Agora éramos Ana e Peter.

....

Eu precisei confiar no Peter, mesmo não querendo, porque só assim para eu me recuperar e sair daqui. Só não esperava que com o passar dos dias a gente fosse se aproximando mais.

-- Você cozinha bem - Elogiei, enquanto saboreava uma deliciosa sopa de legumes.

-- Quando se mora sozinho, você precisa aprender tudo - Ele falou pegando algumas roupas sujas que estavam espalhadas pelo chão.

Que eu sutilmente nem tinha notado que eram tantas assim.

Parecia que ele tinha passado um tempo fora de casa.

Fiquei observando a maneira ingênua como ele procurava pelo quarto, uma peça específica.

-- Aqui tem uma - Falei, me referindo a camisola que arrastei com o pé para debaixo da cama, sem que ele percebesse.


Sorri com a expressão enrusbecida dele.

Ele ajeitou o óculos e se aproximou.

-- Parece que eu não sou a única que já estive nesse quarto - Brinquei, maliciosa.

Ele se abaixou na minha frente e apanhou a peça íntima do chão.

Mas ele ficou calado por um instante, como se estivesse remoendo alguma coisa. E outra vez eu vi aquela mesma tristeza em seu olhar.

-- Então - Ele olhou pra peça e depois pra mim - Você foi a única que eu atropelei até agora - Riu fraco.

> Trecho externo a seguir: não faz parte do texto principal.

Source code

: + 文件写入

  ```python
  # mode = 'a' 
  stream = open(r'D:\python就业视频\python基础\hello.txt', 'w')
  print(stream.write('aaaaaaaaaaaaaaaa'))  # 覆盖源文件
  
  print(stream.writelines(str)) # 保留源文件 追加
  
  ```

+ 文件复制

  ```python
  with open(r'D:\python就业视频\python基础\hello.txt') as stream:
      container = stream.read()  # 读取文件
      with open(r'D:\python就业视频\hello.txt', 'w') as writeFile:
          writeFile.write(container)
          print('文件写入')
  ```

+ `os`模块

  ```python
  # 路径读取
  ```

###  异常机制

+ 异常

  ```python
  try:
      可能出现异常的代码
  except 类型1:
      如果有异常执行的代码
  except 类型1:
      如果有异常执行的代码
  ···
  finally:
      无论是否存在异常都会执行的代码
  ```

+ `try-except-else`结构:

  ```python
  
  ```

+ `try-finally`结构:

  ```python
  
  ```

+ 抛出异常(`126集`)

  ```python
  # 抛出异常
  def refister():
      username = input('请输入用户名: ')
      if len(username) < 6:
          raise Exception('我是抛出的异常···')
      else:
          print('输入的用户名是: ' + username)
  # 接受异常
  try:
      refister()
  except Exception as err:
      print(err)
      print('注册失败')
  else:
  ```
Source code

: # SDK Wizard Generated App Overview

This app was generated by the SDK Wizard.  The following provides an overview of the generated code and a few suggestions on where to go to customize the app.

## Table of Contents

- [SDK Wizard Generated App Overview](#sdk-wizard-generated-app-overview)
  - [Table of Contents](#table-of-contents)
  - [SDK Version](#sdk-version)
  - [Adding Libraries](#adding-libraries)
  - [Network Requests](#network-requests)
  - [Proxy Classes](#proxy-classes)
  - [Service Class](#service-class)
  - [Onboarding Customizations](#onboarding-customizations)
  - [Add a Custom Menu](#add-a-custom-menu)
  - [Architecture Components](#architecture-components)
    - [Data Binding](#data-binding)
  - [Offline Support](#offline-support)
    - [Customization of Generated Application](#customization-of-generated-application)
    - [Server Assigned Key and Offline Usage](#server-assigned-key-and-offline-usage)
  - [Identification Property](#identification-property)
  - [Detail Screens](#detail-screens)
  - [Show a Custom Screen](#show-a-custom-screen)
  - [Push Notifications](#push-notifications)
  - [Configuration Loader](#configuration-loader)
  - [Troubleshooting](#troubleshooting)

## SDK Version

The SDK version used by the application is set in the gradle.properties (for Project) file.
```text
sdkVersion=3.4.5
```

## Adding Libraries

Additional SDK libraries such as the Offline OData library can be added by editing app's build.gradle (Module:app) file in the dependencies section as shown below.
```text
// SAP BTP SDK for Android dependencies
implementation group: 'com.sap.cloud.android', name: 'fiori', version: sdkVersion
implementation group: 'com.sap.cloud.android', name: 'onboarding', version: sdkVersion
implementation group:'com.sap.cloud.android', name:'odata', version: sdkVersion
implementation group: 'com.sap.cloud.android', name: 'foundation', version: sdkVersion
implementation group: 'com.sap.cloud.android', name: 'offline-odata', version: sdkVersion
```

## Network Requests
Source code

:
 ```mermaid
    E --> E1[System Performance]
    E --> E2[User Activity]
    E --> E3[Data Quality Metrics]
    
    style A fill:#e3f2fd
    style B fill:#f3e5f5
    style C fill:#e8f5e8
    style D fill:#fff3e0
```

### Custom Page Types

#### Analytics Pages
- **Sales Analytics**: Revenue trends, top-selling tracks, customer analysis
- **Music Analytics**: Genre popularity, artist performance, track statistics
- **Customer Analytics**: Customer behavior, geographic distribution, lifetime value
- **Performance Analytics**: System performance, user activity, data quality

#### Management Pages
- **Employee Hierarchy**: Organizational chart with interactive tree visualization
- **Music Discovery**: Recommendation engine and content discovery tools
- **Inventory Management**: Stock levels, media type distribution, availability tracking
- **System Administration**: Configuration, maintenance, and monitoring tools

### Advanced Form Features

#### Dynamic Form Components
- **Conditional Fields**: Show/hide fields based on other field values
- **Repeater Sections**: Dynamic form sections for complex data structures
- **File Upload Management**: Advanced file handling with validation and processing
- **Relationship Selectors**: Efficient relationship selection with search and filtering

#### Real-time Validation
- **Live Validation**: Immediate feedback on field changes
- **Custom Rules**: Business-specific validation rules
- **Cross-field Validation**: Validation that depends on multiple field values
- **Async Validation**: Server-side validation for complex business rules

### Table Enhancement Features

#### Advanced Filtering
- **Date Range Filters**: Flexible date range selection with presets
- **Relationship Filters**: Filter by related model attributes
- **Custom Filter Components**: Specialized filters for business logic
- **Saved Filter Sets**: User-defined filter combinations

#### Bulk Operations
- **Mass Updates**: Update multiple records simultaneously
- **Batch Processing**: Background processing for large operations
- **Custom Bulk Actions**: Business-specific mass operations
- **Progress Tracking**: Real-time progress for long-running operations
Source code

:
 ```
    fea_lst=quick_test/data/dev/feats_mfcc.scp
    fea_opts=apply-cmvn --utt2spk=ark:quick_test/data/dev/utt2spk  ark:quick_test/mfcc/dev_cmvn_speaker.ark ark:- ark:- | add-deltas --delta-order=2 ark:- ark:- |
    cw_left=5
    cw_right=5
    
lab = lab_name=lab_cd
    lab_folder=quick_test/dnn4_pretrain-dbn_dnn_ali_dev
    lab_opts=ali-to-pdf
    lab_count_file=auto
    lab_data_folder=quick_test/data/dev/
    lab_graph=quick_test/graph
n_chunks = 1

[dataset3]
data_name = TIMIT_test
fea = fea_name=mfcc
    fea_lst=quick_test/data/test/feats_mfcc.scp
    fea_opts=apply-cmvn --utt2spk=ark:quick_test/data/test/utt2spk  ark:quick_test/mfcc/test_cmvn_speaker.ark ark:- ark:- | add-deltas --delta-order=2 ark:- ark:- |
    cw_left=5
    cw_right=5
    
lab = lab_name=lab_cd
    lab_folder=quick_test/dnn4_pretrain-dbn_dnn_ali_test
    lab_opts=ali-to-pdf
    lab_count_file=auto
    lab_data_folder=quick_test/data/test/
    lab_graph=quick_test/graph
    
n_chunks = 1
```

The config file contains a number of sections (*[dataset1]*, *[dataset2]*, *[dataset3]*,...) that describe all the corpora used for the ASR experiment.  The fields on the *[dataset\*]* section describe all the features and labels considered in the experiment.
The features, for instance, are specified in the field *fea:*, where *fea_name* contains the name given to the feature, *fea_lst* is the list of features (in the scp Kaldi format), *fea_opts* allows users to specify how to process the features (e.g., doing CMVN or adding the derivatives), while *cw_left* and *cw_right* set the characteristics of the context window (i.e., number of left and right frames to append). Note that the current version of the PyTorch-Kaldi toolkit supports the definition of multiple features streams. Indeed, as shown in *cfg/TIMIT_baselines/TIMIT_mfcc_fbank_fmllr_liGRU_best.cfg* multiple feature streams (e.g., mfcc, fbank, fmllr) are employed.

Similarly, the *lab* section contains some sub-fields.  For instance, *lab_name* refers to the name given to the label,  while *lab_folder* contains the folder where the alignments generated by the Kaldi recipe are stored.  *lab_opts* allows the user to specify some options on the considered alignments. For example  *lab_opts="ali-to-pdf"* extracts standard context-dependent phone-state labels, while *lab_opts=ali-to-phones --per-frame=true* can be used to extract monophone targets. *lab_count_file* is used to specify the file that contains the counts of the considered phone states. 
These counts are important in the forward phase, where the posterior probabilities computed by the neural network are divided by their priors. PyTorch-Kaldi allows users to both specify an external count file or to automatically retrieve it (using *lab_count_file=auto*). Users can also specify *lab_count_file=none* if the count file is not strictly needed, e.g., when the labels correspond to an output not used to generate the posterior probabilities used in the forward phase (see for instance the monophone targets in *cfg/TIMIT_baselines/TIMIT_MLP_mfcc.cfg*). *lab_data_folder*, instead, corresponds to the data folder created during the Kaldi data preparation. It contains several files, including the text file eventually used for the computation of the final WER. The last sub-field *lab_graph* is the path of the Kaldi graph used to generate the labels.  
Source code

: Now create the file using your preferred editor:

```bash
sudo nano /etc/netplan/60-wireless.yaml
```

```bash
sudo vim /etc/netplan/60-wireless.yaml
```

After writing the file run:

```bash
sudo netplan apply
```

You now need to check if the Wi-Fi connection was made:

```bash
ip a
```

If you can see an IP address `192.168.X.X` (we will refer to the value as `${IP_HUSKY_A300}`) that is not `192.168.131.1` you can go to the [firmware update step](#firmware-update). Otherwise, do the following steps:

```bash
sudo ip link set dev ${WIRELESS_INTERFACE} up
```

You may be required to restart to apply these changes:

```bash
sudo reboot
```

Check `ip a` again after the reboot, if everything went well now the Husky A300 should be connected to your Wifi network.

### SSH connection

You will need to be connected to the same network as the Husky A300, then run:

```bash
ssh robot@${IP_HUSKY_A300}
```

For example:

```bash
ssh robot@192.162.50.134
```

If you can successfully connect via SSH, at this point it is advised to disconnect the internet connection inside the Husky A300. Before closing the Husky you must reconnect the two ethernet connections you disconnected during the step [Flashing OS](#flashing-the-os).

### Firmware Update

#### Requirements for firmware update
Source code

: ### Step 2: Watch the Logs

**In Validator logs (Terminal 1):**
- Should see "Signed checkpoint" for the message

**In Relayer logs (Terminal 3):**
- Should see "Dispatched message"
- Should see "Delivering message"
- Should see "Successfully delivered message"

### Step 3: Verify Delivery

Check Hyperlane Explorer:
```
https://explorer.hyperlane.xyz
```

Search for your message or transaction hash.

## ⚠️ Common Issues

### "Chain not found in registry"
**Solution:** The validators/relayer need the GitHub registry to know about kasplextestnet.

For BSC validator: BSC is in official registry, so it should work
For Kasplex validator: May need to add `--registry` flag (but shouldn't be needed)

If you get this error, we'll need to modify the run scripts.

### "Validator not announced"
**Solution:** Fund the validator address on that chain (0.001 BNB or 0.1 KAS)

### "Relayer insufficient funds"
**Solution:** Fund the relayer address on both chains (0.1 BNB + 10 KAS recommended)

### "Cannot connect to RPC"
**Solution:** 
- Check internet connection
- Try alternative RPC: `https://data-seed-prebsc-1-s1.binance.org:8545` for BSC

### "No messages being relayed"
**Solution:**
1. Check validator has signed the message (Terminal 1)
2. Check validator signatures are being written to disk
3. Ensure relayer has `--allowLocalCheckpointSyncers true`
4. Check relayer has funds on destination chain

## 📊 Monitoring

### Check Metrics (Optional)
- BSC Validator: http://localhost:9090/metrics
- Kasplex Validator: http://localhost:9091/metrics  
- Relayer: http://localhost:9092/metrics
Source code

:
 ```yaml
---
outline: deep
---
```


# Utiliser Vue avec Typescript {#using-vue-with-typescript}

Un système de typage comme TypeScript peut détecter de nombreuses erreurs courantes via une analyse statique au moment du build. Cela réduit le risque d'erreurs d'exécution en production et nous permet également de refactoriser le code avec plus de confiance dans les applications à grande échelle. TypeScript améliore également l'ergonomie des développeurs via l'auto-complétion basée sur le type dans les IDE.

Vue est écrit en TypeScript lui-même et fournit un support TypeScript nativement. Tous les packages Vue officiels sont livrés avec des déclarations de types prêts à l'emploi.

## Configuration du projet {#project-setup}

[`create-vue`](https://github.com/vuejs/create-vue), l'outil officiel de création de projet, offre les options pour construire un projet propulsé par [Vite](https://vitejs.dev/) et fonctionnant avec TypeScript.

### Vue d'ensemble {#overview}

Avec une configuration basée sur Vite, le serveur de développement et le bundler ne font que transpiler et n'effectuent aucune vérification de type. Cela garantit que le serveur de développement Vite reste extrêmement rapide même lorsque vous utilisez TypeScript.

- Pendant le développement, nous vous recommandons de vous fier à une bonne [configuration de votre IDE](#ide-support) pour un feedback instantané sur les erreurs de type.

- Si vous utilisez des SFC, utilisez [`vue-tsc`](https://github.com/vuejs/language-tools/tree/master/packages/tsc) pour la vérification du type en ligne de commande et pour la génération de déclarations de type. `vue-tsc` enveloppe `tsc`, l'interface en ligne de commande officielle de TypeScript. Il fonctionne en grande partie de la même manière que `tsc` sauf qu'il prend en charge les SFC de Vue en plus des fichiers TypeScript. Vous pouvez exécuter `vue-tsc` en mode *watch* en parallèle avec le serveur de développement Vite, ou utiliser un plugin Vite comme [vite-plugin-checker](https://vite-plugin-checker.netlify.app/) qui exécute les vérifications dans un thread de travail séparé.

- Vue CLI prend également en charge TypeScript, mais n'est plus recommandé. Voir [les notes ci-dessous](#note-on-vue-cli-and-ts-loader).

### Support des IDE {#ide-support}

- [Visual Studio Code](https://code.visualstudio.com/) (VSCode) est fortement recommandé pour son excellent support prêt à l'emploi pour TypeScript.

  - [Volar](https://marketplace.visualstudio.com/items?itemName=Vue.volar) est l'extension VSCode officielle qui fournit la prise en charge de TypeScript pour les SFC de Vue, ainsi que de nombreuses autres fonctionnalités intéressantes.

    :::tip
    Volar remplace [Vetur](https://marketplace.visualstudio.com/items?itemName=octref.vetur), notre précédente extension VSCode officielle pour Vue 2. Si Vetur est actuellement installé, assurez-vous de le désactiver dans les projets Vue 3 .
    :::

Levei a última colherada na boca, antes dele tirar a tigela das minhas mãos.

-- Sempre faz isso?

-- Isso o que?

-- Tira a tigela das mãos das pessoas antes delas terminarem de comer? Completei me lembrando da xícara.

Ele olhou dentro da tigela, depois me olhou desconfiado.

-- Você não é dessas que lambe a vasilha depois de comer, ou é?

-- Sim, há algum problema?

Ele me encarou com estranheza.

-- Me devolve - Falei tentando pegar a tigela da sua mão, mas ele ergueu a mesma pra cima e sorriu com deboche.

-- Me desculpe, mas vou fingir que não ouvi isso, e você não vai lamber a minha tigela - Ele brincou, em seguida saiu do quarto carregando as roupas sujas e a tigela.


-- Vou levar pra lavar, daqui a pouco eu volto

Quando ele saiu, o sorriso logo sumiu do meu rosto, outra vez senti o clima do quarto ficar pesado, e as lembranças voltaram a me pertubar.